Ask most design addicts to name Australia’s most iconic holiday home and they might mention something by Glenn Murcutt, or even Richard Leplastrier. However, if ubiquity is any measure, the humble Beachcomber might just take the award.
You might not recognise the name, but there’s little doubt you’ll recognise the house. The Beachcomber, designed in 1961 by modernist architect Nino Sydney, can be found up and down the entire eastern seaboard of Australia, along with numerous inferior copies.
It was one of five display homes created for Lend Lease’s Kingsdene Estate in Carlingford (now Westminster Avenue) which opened in October 1961. The estate was a demonstration village covering some 46.5 hectares. Think of it as a less vulgar and more diffident precursor of today’s Homeworld.
Clarke, Gazzard and Yeomans worked on the village masterplan, under the auspices of Sydney. Rex Hazelwood was enlisted to take charge of the landscaping, utilising native plants. The northern edge of the estate was to remain a eucalypt forest (it didn’t).
All five homes in the display village were created by architects from the design department of Civil and Civic, which had recently been acquired by Lend Lease. But it was Sydney’s Beachcomber that was to prove the most popular by far, with around 200 of them built from 1961 to 1970.
The Beachcomber was a flat-roof pavilion raised on slim steel columns; a Villa Savoye for the middle class. Its elevated design meant it could be easily adapted to sloping bush blocks, as well as accommodate a laundry and carport beneath. The Lend Lease advertising brochure touted the Beachcomber as “An architectural triumph! Cantilevered, wide and sunny … a home designed to stay young for a lifetime!”
The home was rectangular in plan, with a living area and two of its three bedrooms opening out on to a full-length sun deck. It was light-filled and open, eons ahead of the dark and dingy suburban homes people were accustomed to. Its area (including the deck) was 127 square metres, reflecting the more modest aspirations of the time. To put that in perspective, the average Australian project home these days is around 240 square metres.
Generously appointed for its time, the Beachcomber also included floor to ceiling built-in robes in the bedrooms, and a separate toilet (at a time when many homes still had an outdoor dunny). It must have seemed impossibly modern with its Formica benchtops and splashbacks, and built-in automatic wall oven.
Sydney followed up the original Beachcomber, with a Mark II, Mark III, and Mark IV (1966). Although all have the same distinctive form, the latter versions had aluminium windows, a kitchen servery and improved cladding.

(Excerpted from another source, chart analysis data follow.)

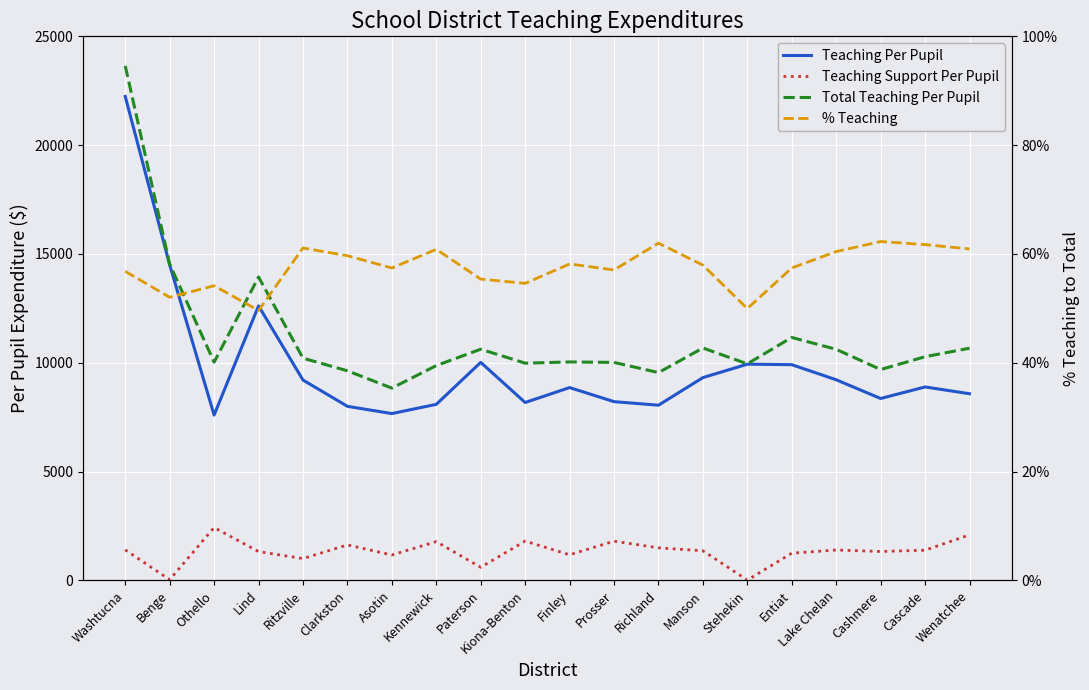

At which label does Total Teaching Per Pupil reach its minimum?

Asotin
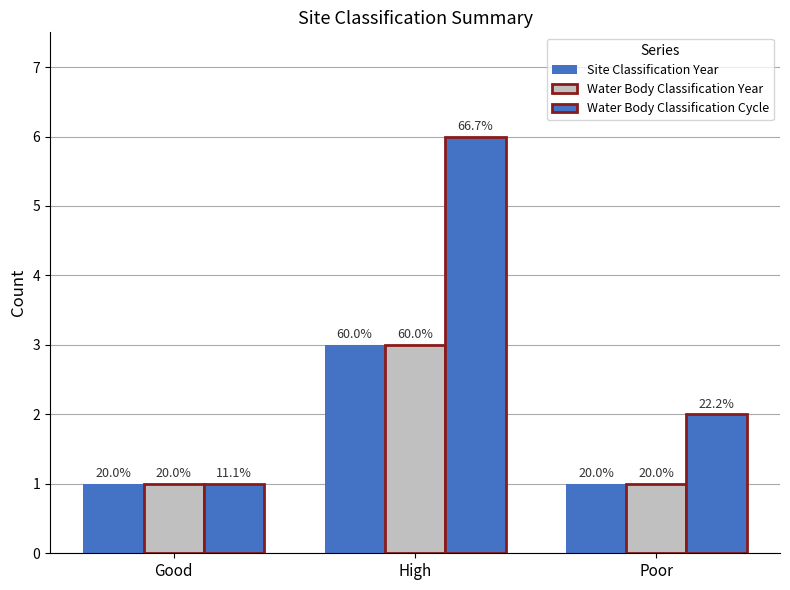

What is the sum of the Site Classification Year values at Good and High?

4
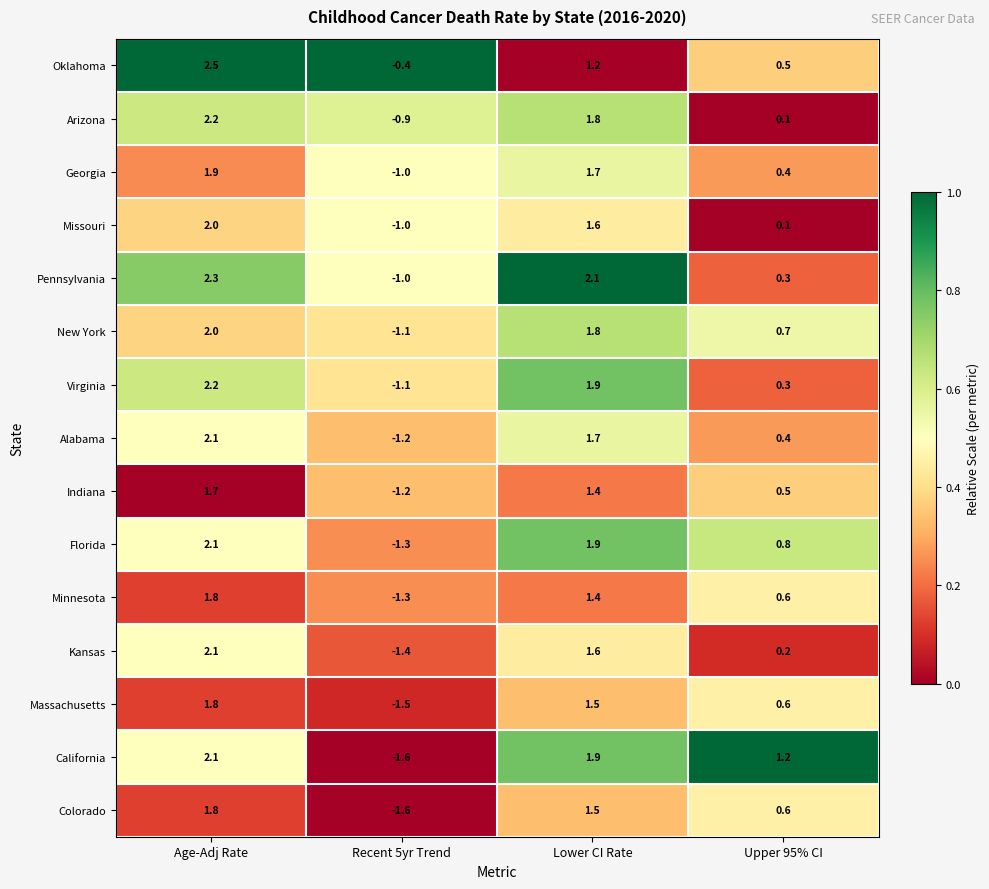

What is the smallest value displayed?

-1.6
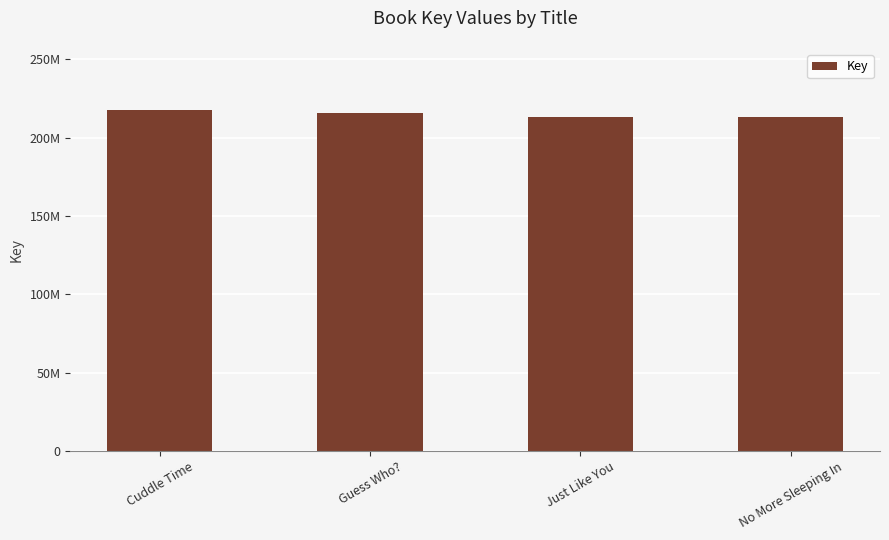

What is the minimum value shown in the chart?

213493326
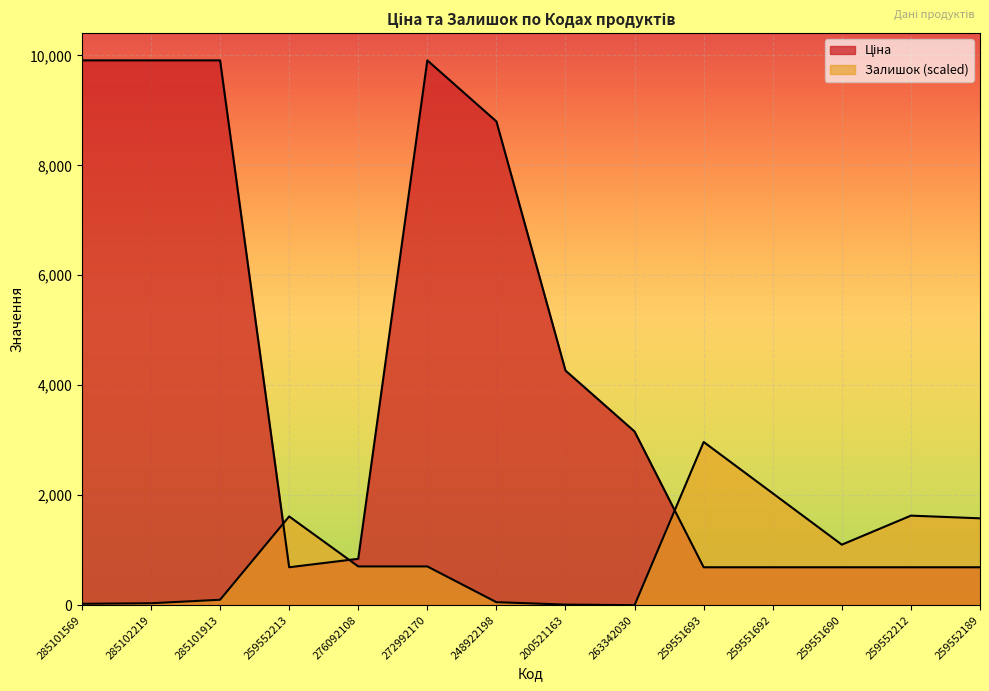

Which category has the lowest value in the Ціна series?

259552213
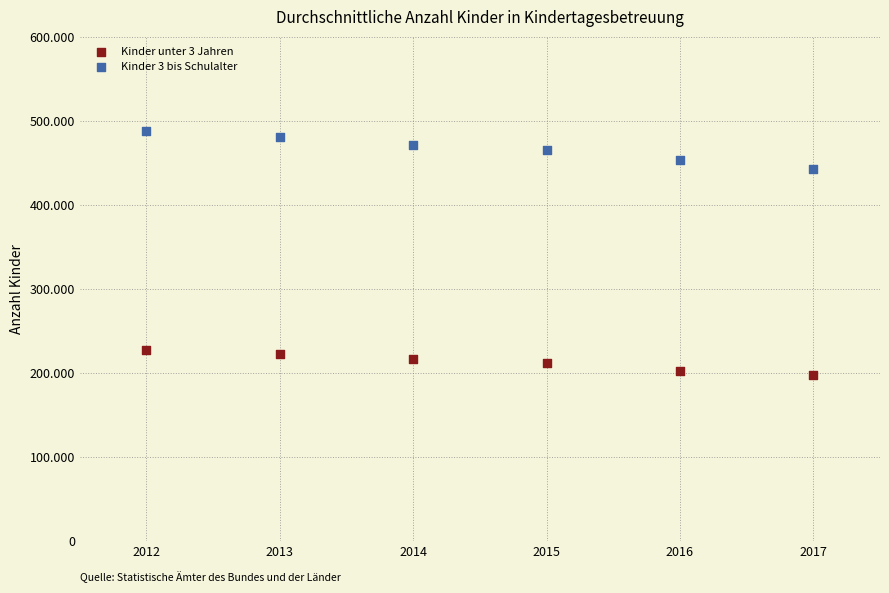

Which series contains the highest Y value?

Kinder 3 bis Schulalter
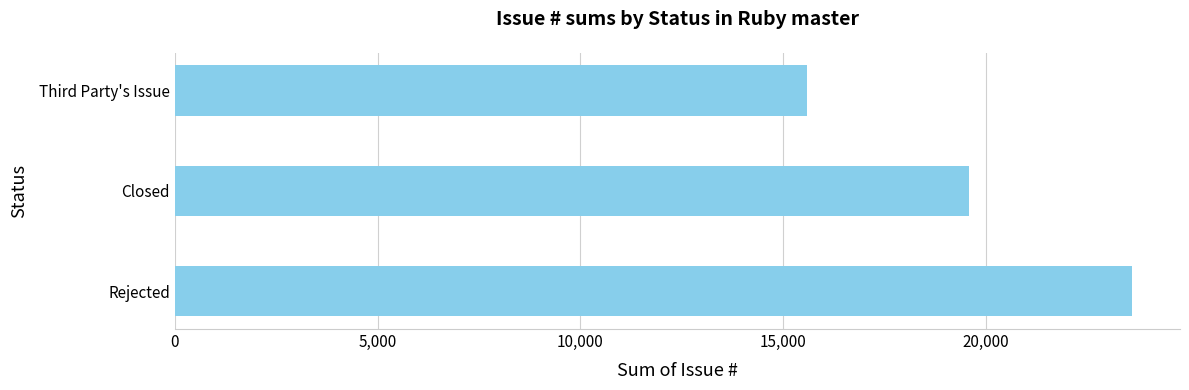

What is the average value?

19595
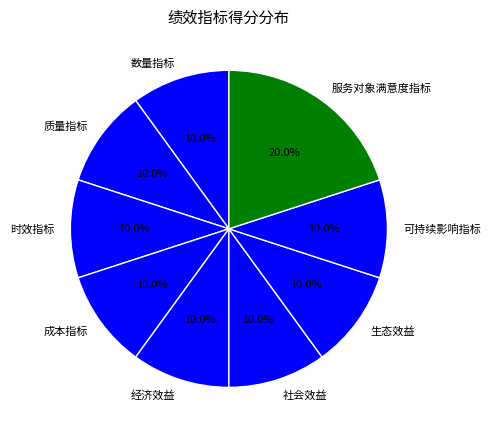

What is the ratio of the value at 时效指标 to the value at 质量指标?

1.0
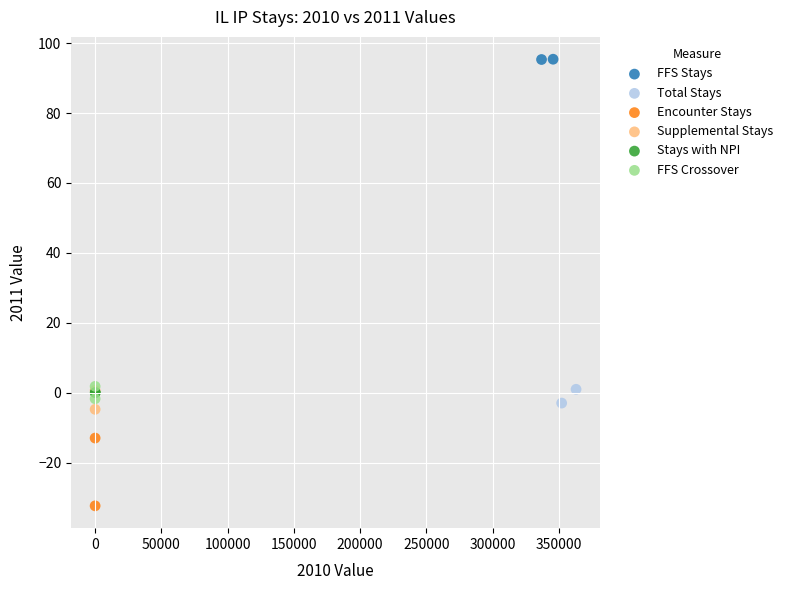

Which series contains the highest Y value?

FFS Stays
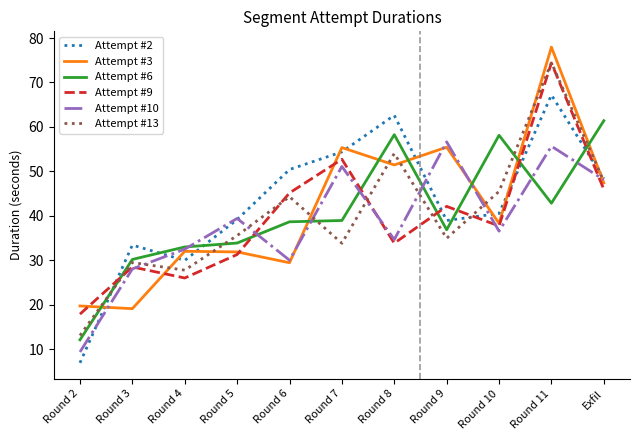

What is the spread (max minus min) of values at Exfil?

15.4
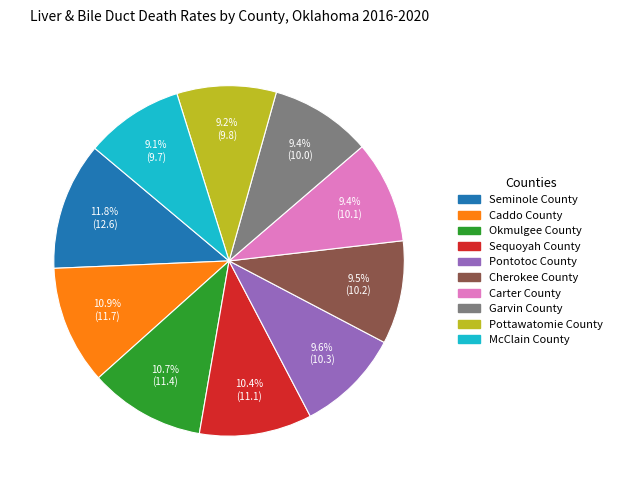

To the nearest percent, what is the average slice percentage?

10%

Author and architecture critic Charles Pickett is a huge fan of the Beachcomber and wrote about them in his book Designer Suburbs: Architects and Affordable Homes in Australia (2012).
“I think it’s probably the best project home ever,” Pickett says. “Nowadays they have become a cult object and people are seeking them out to restore.”
Fans of the home even flock to a dedicated website that tells you everything you ever wanted to know about the Beachcomber, but were too afraid to ask. The website was established by writer Helen Thurlow in 2012 and picked up a National Trust Heritage Award this year.
Since 1995, Thurlow has owned a Mark II Beachcomber in Avalon, an area that once boasted around 11 examples, due to their suitability on the hilly coastal terrain. “When we purchased it, my husband and I had a young family,” she says. “It’s been lovely, but it was a bit small when the kids were teenagers all wanting to use the bathroom. The underneath had already been enclosed, so that provided some much-needed overflow space.”
Thurlow’s Beachcomber is not a museum piece, but has been sympathetically renovated to cater for a modern lifestyle. “It’s contemporary but with a 1960s vibe,” she says. “I love my home. It’s a well-proportioned design, and made from quality materials. And there’s just so much light flooding through, it makes me feel like I’m always on holiday.”
She says her aim with the website is to build a community around the Beachcomber, and encourage people to preserve them. “They are such a wonderful example of Australian design, and I hate that we are losing at least one each year, particularly in areas such as Clontarf and Bronte, only to be replaced with a brick or concrete box.”